Click OK to close the Advanced Attributes box then click OK on the folder properties box.
A warning box will sprout asking you to confirm that you want to encrypt the folder and everything inside it. Click OK to confirm.
Notice the folder named personal is now green indicating that its encrypted.
You should see a little notification peek onto the screen near the system time. We need to click this little icon when it appears so we can backup your encryption key.
If it vanishes before you had a chance to grab it, you can click the tiny up arrow in the bottom right corner of the screen to view all notifications. In the graphic below, the up arrow is immediately to the left of my battery icon.
Fortunately the key backup process is pretty straightforward.
We don’t want to procrastinate this step so let’s backup your new key now. After clicking the notification balloon you’ll see backup up encryption key screen.
Click Back up now to launch the Certificate Export Wizard.
This little tool will export the key and protect it using a password you define. Once exported, we can stash the key to a USB stick or cloud drive. Hopefully you’ll never need to use it but it’ll be there for you just-in-case.
On the next screen you’ll see a list of key file formats. Just keep the defaults and keep going.
Next we’ll create a password to protect the key.
Password protecting the key is critical because even if someone somehow appropriated your key they couldn’t use it to decrypt your files without the password you enter here.
I suggest entering a strong password: meaning it’s at least 10 characters long and contains at least one number, symbol and capital letter.
Now we’re going to pick a place to save the key. Click the Browse button.
You can save the key anywhere you want but I recommend saving it to a dedicated USB drive that you can store away from your computer.
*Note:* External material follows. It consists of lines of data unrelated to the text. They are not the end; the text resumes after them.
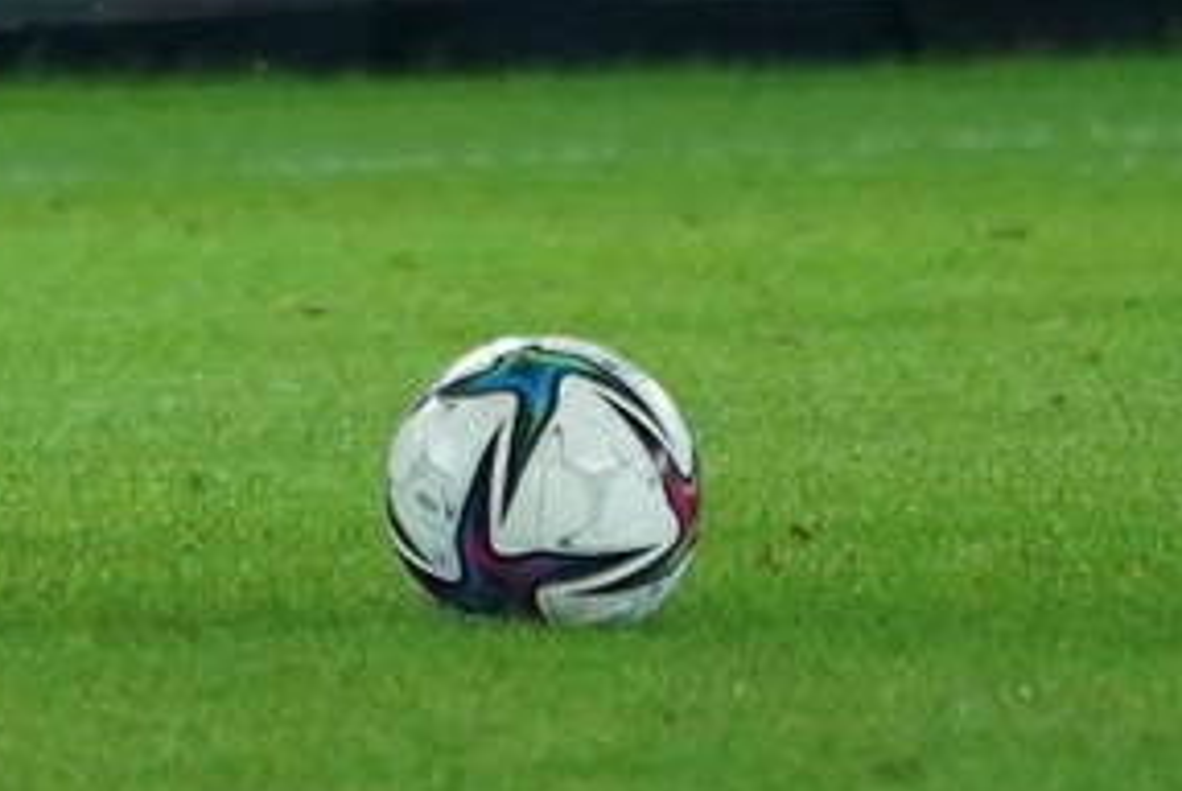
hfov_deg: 0.8
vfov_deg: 0.5
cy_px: -632
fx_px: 87851
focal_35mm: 2673
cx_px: -787
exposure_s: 1/1000
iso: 2500
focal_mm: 400
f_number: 5.6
You can buy a cheapola 4GB USB drive on Amazon for less than $10 bucks.
Since my protected folder is named “personal”, I saved my key as personalEFSkey
Click Next to confirm the path
Verify the summary on the final screen and head to the finish line.
A popup shoots on the screen telling you everything went well.
Click OK to close and you’re done.
Incidentally, if you ever want to remove folder and file encryption you can do that by right clicking the folder or file, going to Properties and unchecking Encrypt contents to secure data.
A confirmation box will ask to you confirm the decrypt attribute and then everything will be like it was before.
No green folders but also no protection so use with caution!